The Government must also see our schools, teachers and support staff as an indispensable part of our communities. Schools must be properly supported, with the right measures in place, including mass testing, to ensure that any spread of infection is swiftly contained. Local leaders in the north looked on in astonishment last week when councils in London and Essex were offered the mass testing for schools that they had been denied. The same councils in London and Essex were in turn bewildered at the lack of support provided for them to deliver the tests that they had been allocated. There are still schools struggling to access laptops for children who do not have them, so that they can learn from home when they need to self-isolate, at the same time as many children are being sent home due to infections in school or staff shortages. The Children’s Commissioner, Ofsted and others have been clear that covid-19 has widened the disadvantage gap between children. The failure to ensure that every child has the basic equipment they need to be able to continue their education remotely when needed is a source of huge anger and frustration in many communities, and that, combined with the failure to roll out the catch-up tutoring programme in any meaningful way, means that the Government are allowing coronavirus to compound educational disadvantage.

Tackling covid-19 is a huge global challenge. Appallingly, the UK has the worst death rate in Europe and the deepest recession of any G7 country as a consequence, so the Government must now learn the lessons from other countries. The Government’s response must be far more joined up. Countries that have managed the most effective infection control introduced locally led contact tracing, deeply embedded in communities. Ensuring that people who need to self-isolate do so means putting in place income support so that no one has to choose between doing the right thing for public health and putting food on the table However, we are still in a position where local authorities across England feel disconnected from central Government and where the national contact tracing system is still not anywhere near locally integrated enough to curb the spread of infection effectively.

All of us want the response to covid to be successful and all of us are unequivocally delighted at the news of our scientists’ success in developing effective vaccines, but we still face very grave challenges. That is why Labour has proposed overhauling the failing support for self-isolation.
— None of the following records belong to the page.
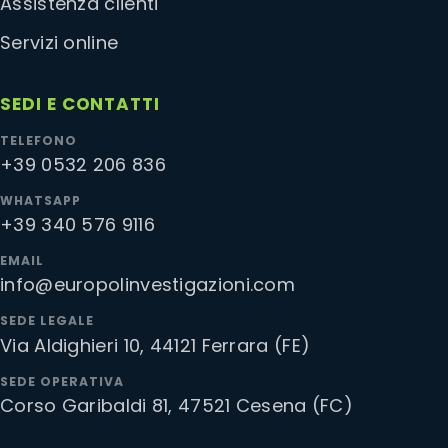
Assistenza clienti
Servizi online
SEDI E CONTATTI
TELEFONO
+39 0532 206 836
WHATSAPP
+39 340 576 9116
EMAIL
info@europolinvestigazioni.com
SEDE LEGALE
Via Aldighieri 10, 44121 Ferrara (FE)
SEDE OPERATIVA
Corso Garibaldi 81, 47521 Cesena (FC)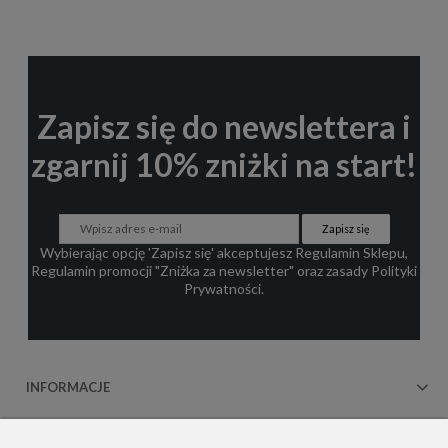
Zapisz się do newslettera i
zgarnij 10% zniżki na start!
Zapisz się
Wybierając opcję 'Zapisz się' akceptujesz
Regulamin Sklepu
,
Regulamin promocji "Zniżka za newsletter"
oraz zasady
Polityki
Prywatności
.
INFORMACJE
OBSŁUGA KLIENTA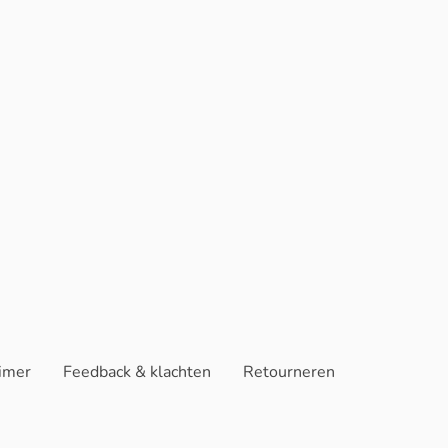
aimer
Feedback & klachten
Retourneren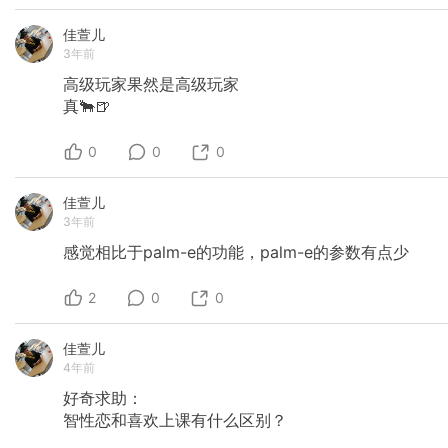
佳萱儿
3年前
高级玩家果然是高级玩家
真🐂🍺
0
0
0
佳萱儿
3年前
感觉相比于palm-e的功能，palm-e的参数有点少
2
0
0
佳萱儿
4年前
好奇求助：
智性恋和喜欢上课有什么区别？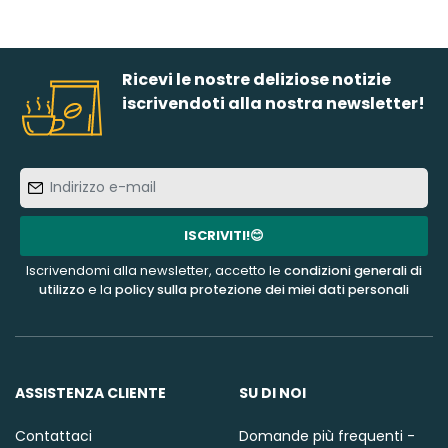
Ricevi le nostre deliziose notizie
iscrivendoti alla nostra newsletter!
Indirizzo
e-
mail
ISCRIVITI!😊
Iscrivendomi alla newsletter, accetto le
condizioni generali di
utilizzo
e la
policy sulla protezione dei miei dati personali
ASSISTENZA CLIENTE
SU DI NOI
Contattaci
Domande più frequenti -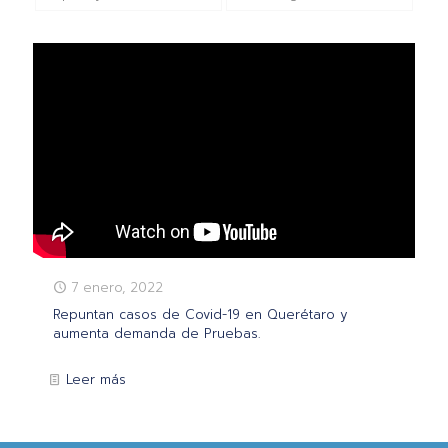
7 enero, 2022
Repuntan casos de Covid-19 en Querétaro y
aumenta demanda de Pruebas.
Leer más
The Government’s own chief scientific adviser has said that testing

“only matters if people isolate as well”.

The Government must expand eligibility for the £500 test and trace support payment to users of the NHS covid-19 app and reduce the isolation period by using rapid testing. They must urgently conduct and publish an assessment of the financial barriers to self-isolation, including the level of statutory sick pay. They must end the top-down centralised model of test, trace and isolate once and for all, putting local teams in charge, and they must ensure routine testing for all high-risk workplaces and high-transmission areas. For our national response to work, a more connected and community-based response is crucial. I urge the Government to listen today and meet that challenge head-on.
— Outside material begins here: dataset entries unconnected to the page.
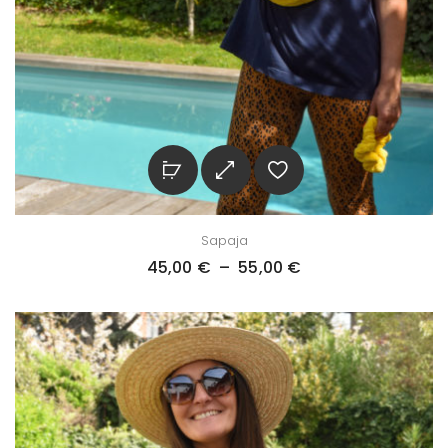
Sapaja
45,00
€
–
55,00
€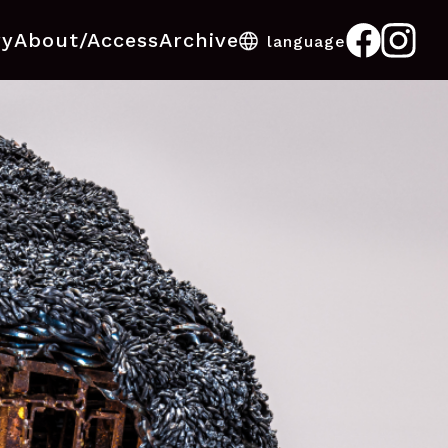
ry
About/Access
Archive
language
日本語
English
한국어
中文
ไทย
Bahasa Melayu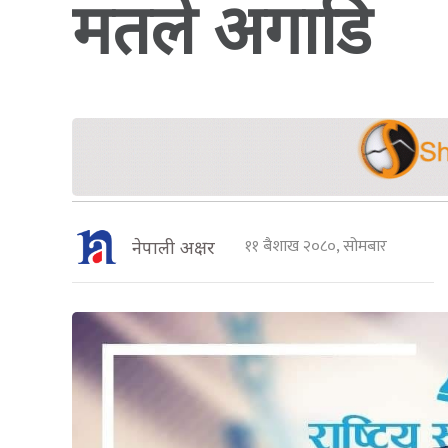
मतले अगाडि
११ बैशाख २०८०, सोमबार
नेपाली अक्षर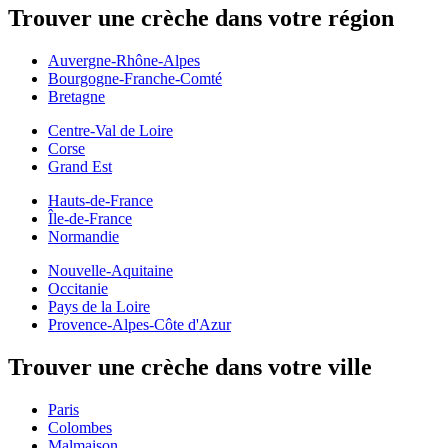
Trouver une crèche dans votre région
Auvergne-Rhône-Alpes
Bourgogne-Franche-Comté
Bretagne
Centre-Val de Loire
Corse
Grand Est
Hauts-de-France
Île-de-France
Normandie
Nouvelle-Aquitaine
Occitanie
Pays de la Loire
Provence-Alpes-Côte d'Azur
Trouver une crèche dans votre ville
Paris
Colombes
Malmaison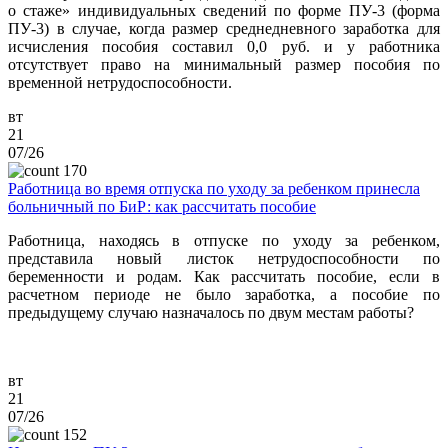
о стаже» индивидуальных сведений по форме ПУ-3 (форма
ПУ-3) в случае, когда размер среднедневного заработка для
исчисления пособия составил 0,0 руб. и у работника
отсутствует право на минимальный размер пособия по
временной нетрудоспособности.
вт
21
07/26
170
Работница во время отпуска по уходу за ребенком принесла
больничный по БиР: как рассчитать пособие
Работница, находясь в отпуске по уходу за ребенком,
представила новый листок нетрудоспособности по
беременности и родам. Как рассчитать пособие, если в
расчетном периоде не было заработка, а пособие по
предыдущему случаю назначалось по двум местам работы?
вт
21
07/26
152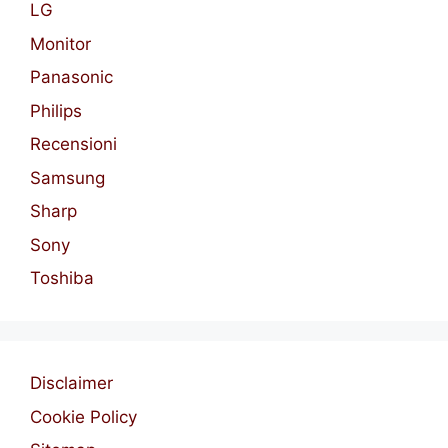
LG
Monitor
Panasonic
Philips
Recensioni
Samsung
Sharp
Sony
Toshiba
Disclaimer
Cookie Policy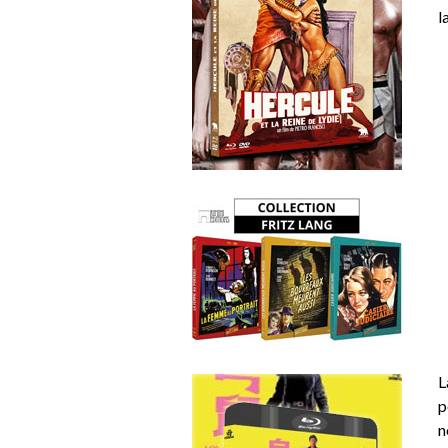
l
L
p
n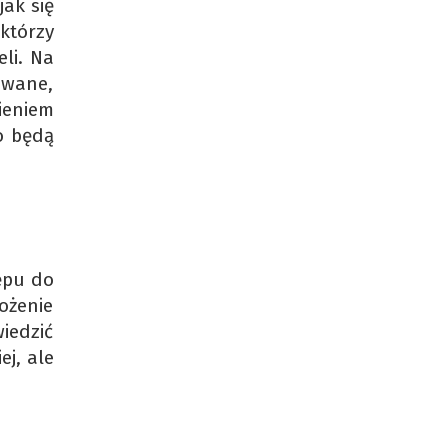
jak się
którzy
li. Na
owane,
ieniem
to będą
ępu do
ożenie
iedzić
j, ale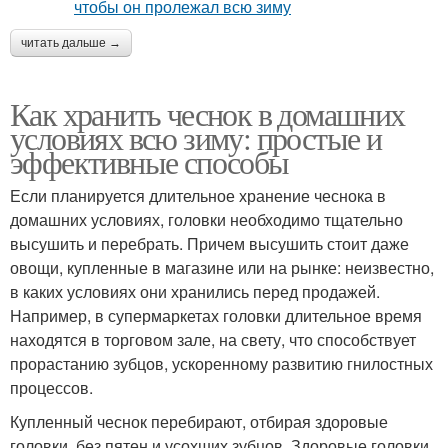
читать дальше →
Как хранить чеснок в домашних
условиях всю зиму: простые и
эффективные способы
Если планируется длительное хранение чеснока в
домашних условиях, головки необходимо тщательно
высушить и перебрать. Причем высушить стоит даже
овощи, купленные в магазине или на рынке: неизвестно,
в каких условиях они хранились перед продажей.
Например, в супермаркетах головки длительное время
находятся в торговом зале, на свету, что способствует
прорастанию зубцов, ускоренному развитию гнилостных
процессов.
Купленный чеснок перебирают, отбирая здоровые
головки, без пятен и усохших зубцов. Здоровые головки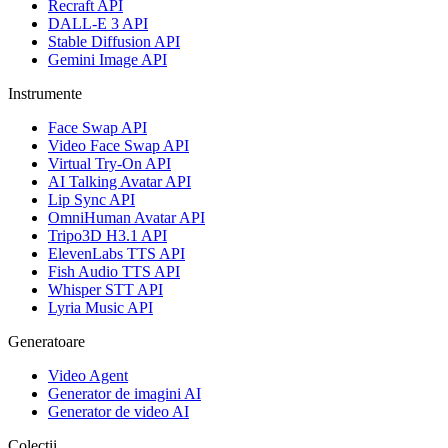
Recraft API
DALL-E 3 API
Stable Diffusion API
Gemini Image API
Instrumente
Face Swap API
Video Face Swap API
Virtual Try-On API
AI Talking Avatar API
Lip Sync API
OmniHuman Avatar API
Tripo3D H3.1 API
ElevenLabs TTS API
Fish Audio TTS API
Whisper STT API
Lyria Music API
Generatoare
Video Agent
Generator de imagini AI
Generator de video AI
Colecții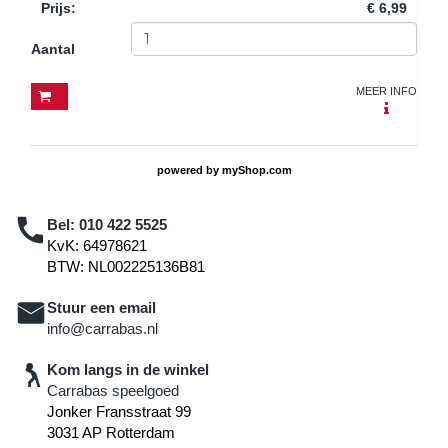
Prijs
:
€ 6,99
Aantal
MEER INFO
powered by
myShop.com
Bel:
010 422 5525
KvK: 64978621
BTW: NL002225136B81
Stuur een email
info@carrabas.nl
Kom langs in de winkel
Carrabas speelgoed
Jonker Fransstraat 99
3031 AP Rotterdam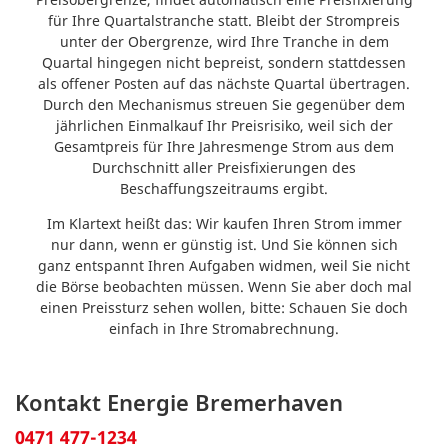
für Ihre Quartalstranche statt. Bleibt der Strompreis
unter der Obergrenze, wird Ihre Tranche in dem
Quartal hingegen nicht bepreist, sondern stattdessen
als offener Posten auf das nächste Quartal übertragen.
Durch den Mechanismus streuen Sie gegenüber dem
jährlichen Einmalkauf Ihr Preisrisiko, weil sich der
Gesamtpreis für Ihre Jahresmenge Strom aus dem
Durchschnitt aller Preisfixierungen des
Beschaffungszeitraums ergibt.
Im Klartext heißt das: Wir kaufen Ihren Strom immer
nur dann, wenn er günstig ist. Und Sie können sich
ganz entspannt Ihren Aufgaben widmen, weil Sie nicht
die Börse beobachten müssen. Wenn Sie aber doch mal
einen Preissturz sehen wollen, bitte: Schauen Sie doch
einfach in Ihre Stromabrechnung.
Kontakt Energie Bremerhaven
0471 477-1234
We can all look forward to the vaccination roll-out. It is vital that everyone who is offered a vaccine takes it and protects themself and those closest to them, but we also know that the roll-out of the approved vaccines will take months, and that still, every single day, hundreds of people across the UK are dying from covid, and many more are suffering from its longer-term effects. We cannot and must not continue on the same path, with the Government clinging to outsourced contracts that have failed time and again to deliver. The Government must fix Track and Trace, support people to do the right thing, help vital sectors of our economy such as hospitality and the performing arts to survive beyond the pandemic, and work with our councils and communities to break the stranglehold of this virus and enable the recovery to begin.